## Action item
What you return must match the records exactly, except that the pictures are gone.

BEGIN Working data

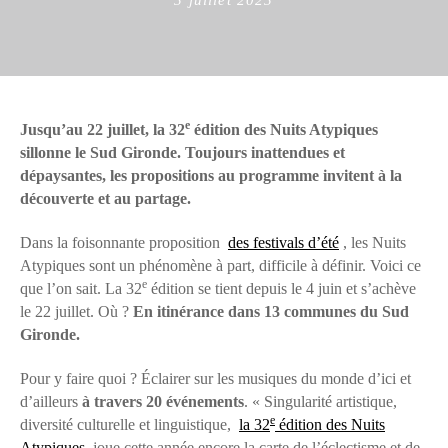
on
e
Jusqu’au 22 juillet, la 32
édition des Nuits Atypiques
sillonne le Sud Gironde. Toujours inattendues et
dépaysantes, les propositions au programme invitent à la
découverte et au partage.
Dans la foisonnante proposition
des festivals d’été
, les Nuits
Atypiques sont un phénomène à part, difficile à définir. Voici ce
e
que l’on sait. La 32
édition se tient depuis le 4 juin et s’achève
le 22 juillet. Où ?
En itinérance dans 13 communes du Sud
Gironde.
Pour y faire quoi ? Éclairer sur les musiques du monde d’ici et
d’ailleurs
à travers 20 événements
. « Singularité artistique,
e
diversité culturelle et linguistique,
la 32
édition des Nuits
Atypiques
joue cette année encore la carte de l’éclectisme et de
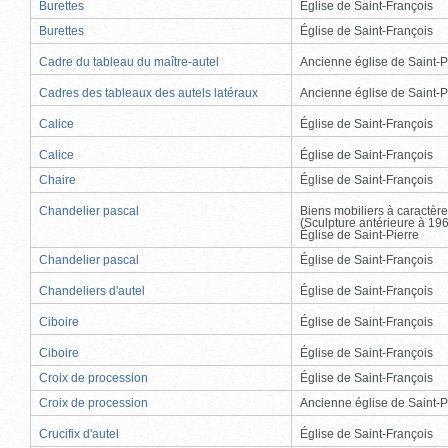
Burettes
Église de Saint-François
Burettes
Église de Saint-François
Cadre du tableau du maître-autel
Ancienne église de Saint-P
Cadres des tableaux des autels latéraux
Ancienne église de Saint-P
Calice
Église de Saint-François
Calice
Église de Saint-François
Chaire
Église de Saint-François
Chandelier pascal
Biens mobiliers à caractère
(Sculpture antérieure à 19
Église de Saint-Pierre
Chandelier pascal
Église de Saint-François
Chandeliers d'autel
Église de Saint-François
Ciboire
Église de Saint-François
Ciboire
Église de Saint-François
Croix de procession
Église de Saint-François
Croix de procession
Ancienne église de Saint-P
Crucifix d'autel
Église de Saint-François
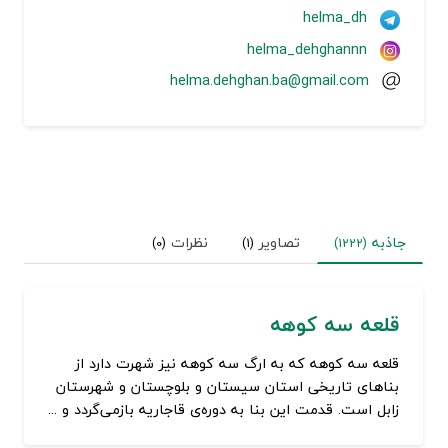
helma_dh
helma_dehghannn
helma.dehghan.ba@gmail.com
جاذبه
تصاویر
نظرات
(0)
(1)
(1222)
قلعه سه کوهه
قلعه سه کوهه که به ارگ سه کوهه نیز شهرت دارد از
بناهای تاریخی استان سیستان و بلوچستان و شهرستان
زابل است. قدمت این بنا به دوره‌ی قاجاریه بازمی‌گردد و ...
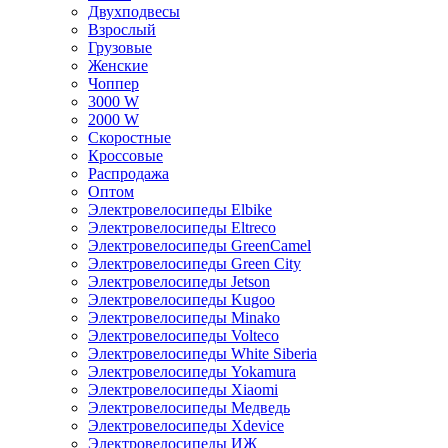
Двухподвесы
Взрослый
Грузовые
Женские
Чоппер
3000 W
2000 W
Скоростные
Кроссовые
Распродажа
Оптом
Электровелосипеды Elbike
Электровелосипеды Eltreco
Электровелосипеды GreenCamel
Электровелосипеды Green City
Электровелосипеды Jetson
Электровелосипеды Kugoo
Электровелосипеды Minako
Электровелосипеды Volteco
Электровелосипеды White Siberia
Электровелосипеды Yokamura
Электровелосипеды Xiaomi
Электровелосипеды Медведь
Электровелосипеды Xdevice
Электровелосипеды ИЖ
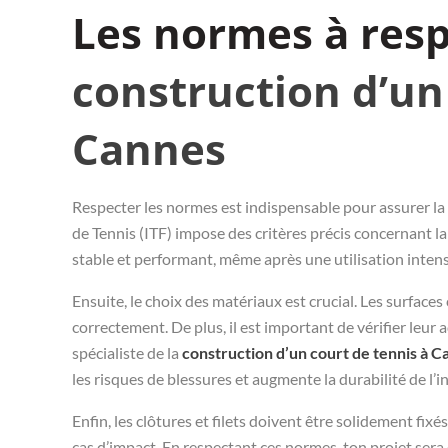
Les normes à res
construction d’un
Cannes
Respecter les normes est indispensable pour assurer la 
de Tennis (ITF) impose des critères précis concernant la 
stable et performant, même après une utilisation intens
Ensuite, le choix des matériaux est crucial. Les surfaces
correctement. De plus, il est important de vérifier leur
spécialiste de la
construction d’un court de tennis à 
les risques de blessures et augmente la durabilité de l’i
Enfin, les clôtures et filets doivent être solidement fix
cas d’impact. En respectant ces normes, ton projet sera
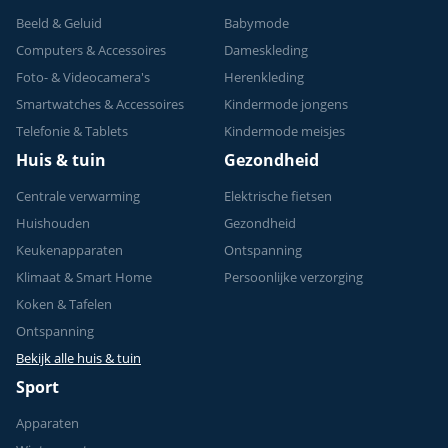
Beeld & Geluid
Babymode
Computers & Accessoires
Dameskleding
Foto- & Videocamera's
Herenkleding
Smartwatches & Accessoires
Kindermode jongens
Telefonie & Tablets
Kindermode meisjes
Huis & tuin
Gezondheid
Centrale verwarming
Elektrische fietsen
Huishouden
Gezondheid
Keukenapparaten
Ontspanning
Klimaat & Smart Home
Persoonlijke verzorging
Koken & Tafelen
Ontspanning
Bekijk alle huis & tuin
Sport
Apparaten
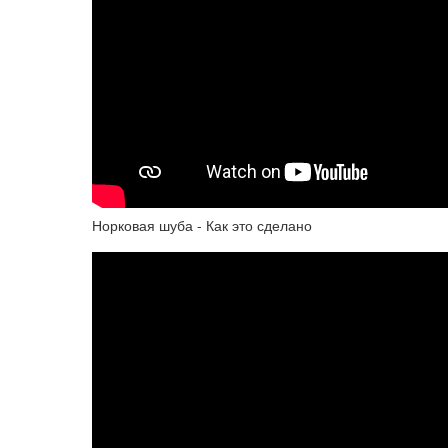
Норковая шуба - Как это сделано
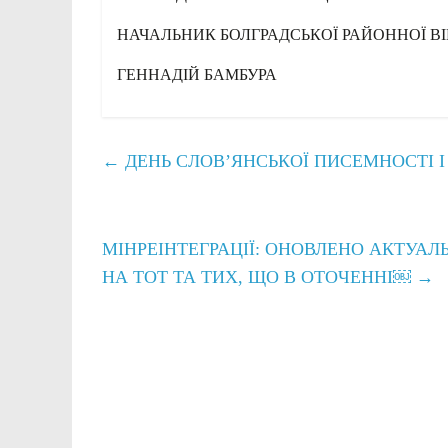
НАЧАЛЬНИК БОЛГРАДСЬКОЇ РАЙОННОЇ ВІ
ГЕННАДІЙ БАМБУРА
←
ДЕНЬ СЛОВ’ЯНСЬКОЇ ПИСЕМНОСТІ І
МІНРЕІНТЕГРАЦІЇ: ОНОВЛЕНО АКТУАЛ
НА ТОТ ТА ТИХ, ЩО В ОТОЧЕННІ￼
→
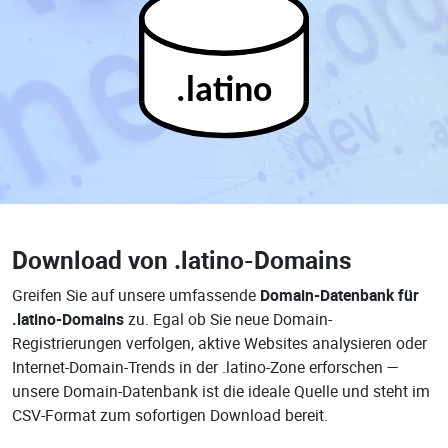
.latino
Download von
.latino-Domains
Greifen Sie auf unsere umfassende
Domain-Datenbank für
.latino-Domains
zu. Egal ob Sie neue Domain-
Registrierungen verfolgen, aktive Websites analysieren oder
Internet-Domain-Trends in der .latino-Zone erforschen —
unsere Domain-Datenbank ist die ideale Quelle und steht im
CSV-Format zum sofortigen Download bereit.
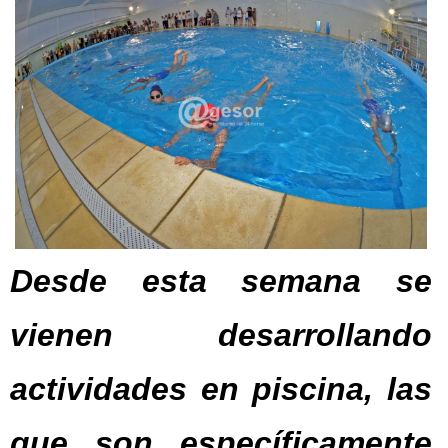
Desde esta semana se
vienen desarrollando
actividades en piscina, las
que son específicamente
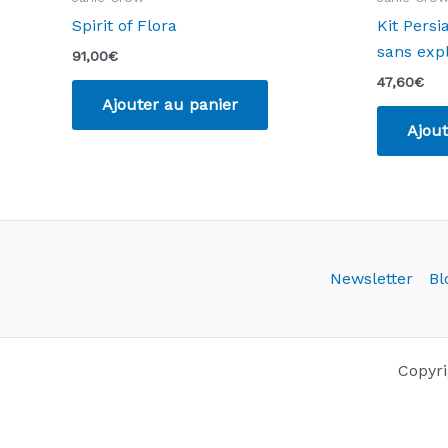
Spirit of Flora
Kit Persi
sans expl
91,00
€
47,60
€
Ajouter au panier
Ajout
Newsletter
Bl
Copyri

END Working data

## Answer to this task
on
e
Jusqu’au 22 juillet, la 32
édition des Nuits Atypiques
sillonne le Sud Gironde. Toujours inattendues et
dépaysantes, les propositions au programme invitent à la
découverte et au partage.
Dans la foisonnante proposition
des festivals d’été
, les Nuits
Atypiques sont un phénomène à part, difficile à définir. Voici ce
e
que l’on sait. La 32
édition se tient depuis le 4 juin et s’achève
le 22 juillet. Où ?
En itinérance dans 13 communes du Sud
Gironde.
Pour y faire quoi ? Éclairer sur les musiques du monde d’ici et
d’ailleurs
à travers 20 événements
. « Singularité artistique,
e
diversité culturelle et linguistique,
la 32
édition des Nuits
Atypiques
joue cette année encore la carte de l’éclectisme et de
Burettes
Église de Saint-François
Burettes
Église de Saint-François
Cadre du tableau du maître-autel
Ancienne église de Saint-P
Cadres des tableaux des autels latéraux
Ancienne église de Saint-P
Calice
Église de Saint-François
Calice
Église de Saint-François
Chaire
Église de Saint-François
Chandelier pascal
Biens mobiliers à caractère
(Sculpture antérieure à 19
Église de Saint-Pierre
Chandelier pascal
Église de Saint-François
Chandeliers d'autel
Église de Saint-François
Ciboire
Église de Saint-François
Ciboire
Église de Saint-François
Croix de procession
Église de Saint-François
Croix de procession
Ancienne église de Saint-P
Crucifix d'autel
Église de Saint-François
helma_dh
helma_dehghannn
helma.dehghan.ba@gmail.com
جاذبه
تصاویر
نظرات
(0)
(1)
(1222)
قلعه سه کوهه
قلعه سه کوهه که به ارگ سه کوهه نیز شهرت دارد از
بناهای تاریخی استان سیستان و بلوچستان و شهرستان
زابل است. قدمت این بنا به دوره‌ی قاجاریه بازمی‌گردد و ...
Двухподвесы
Взрослый
Грузовые
Женские
Чоппер
3000 W
2000 W
Скоростные
Кроссовые
Распродажа
Оптом
Электровелосипеды Elbike
Электровелосипеды Eltreco
Электровелосипеды GreenCamel
Электровелосипеды Green City
Электровелосипеды Jetson
Электровелосипеды Kugoo
Электровелосипеды Minako
Электровелосипеды Volteco
Электровелосипеды White Siberia
Электровелосипеды Yokamura
Электровелосипеды Xiaomi
Электровелосипеды Медведь
Электровелосипеды Xdevice
Электровелосипеды ИЖ
Les normes à res
construction d’un
Cannes
Respecter les normes est indispensable pour assurer la 
de Tennis (ITF) impose des critères précis concernant la 
stable et performant, même après une utilisation intens
Ensuite, le choix des matériaux est crucial. Les surfaces
correctement. De plus, il est important de vérifier leur
spécialiste de la
construction d’un court de tennis à 
les risques de blessures et augmente la durabilité de l’i
Enfin, les clôtures et filets doivent être solidement fix
cas d’impact. En respectant ces normes, ton projet sera
Beeld & Geluid
Babymode
Computers & Accessoires
Dameskleding
Foto- & Videocamera's
Herenkleding
Smartwatches & Accessoires
Kindermode jongens
Telefonie & Tablets
Kindermode meisjes
Huis & tuin
Gezondheid
Centrale verwarming
Elektrische fietsen
Huishouden
Gezondheid
Keukenapparaten
Ontspanning
Klimaat & Smart Home
Persoonlijke verzorging
Koken & Tafelen
Ontspanning
Bekijk alle huis & tuin
Sport
Apparaten
Норковая шуба - Как это сделано
НАЧАЛЬНИК БОЛГРАДСЬКОЇ РАЙОННОЇ ВІ
ГЕННАДІЙ БАМБУРА
←
ДЕНЬ СЛОВ’ЯНСЬКОЇ ПИСЕМНОСТІ І
МІНРЕІНТЕГРАЦІЇ: ОНОВЛЕНО АКТУАЛ
НА ТОТ ТА ТИХ, ЩО В ОТОЧЕННІ
→
.latino
Download von
.latino-Domains
Greifen Sie auf unsere umfassende
Domain-Datenbank für
.latino-Domains
zu. Egal ob Sie neue Domain-
Registrierungen verfolgen, aktive Websites analysieren oder
Internet-Domain-Trends in der .latino-Zone erforschen —
unsere Domain-Datenbank ist die ideale Quelle und steht im
CSV-Format zum sofortigen Download bereit.
Desde esta semana se
vienen desarrollando
actividades en piscina, las
que son específicamente
Spirit of Flora
Kit Persi
sans expl
91,00
€
47,60
€
Ajouter au panier
Ajout
Newsletter
Bl
Copyri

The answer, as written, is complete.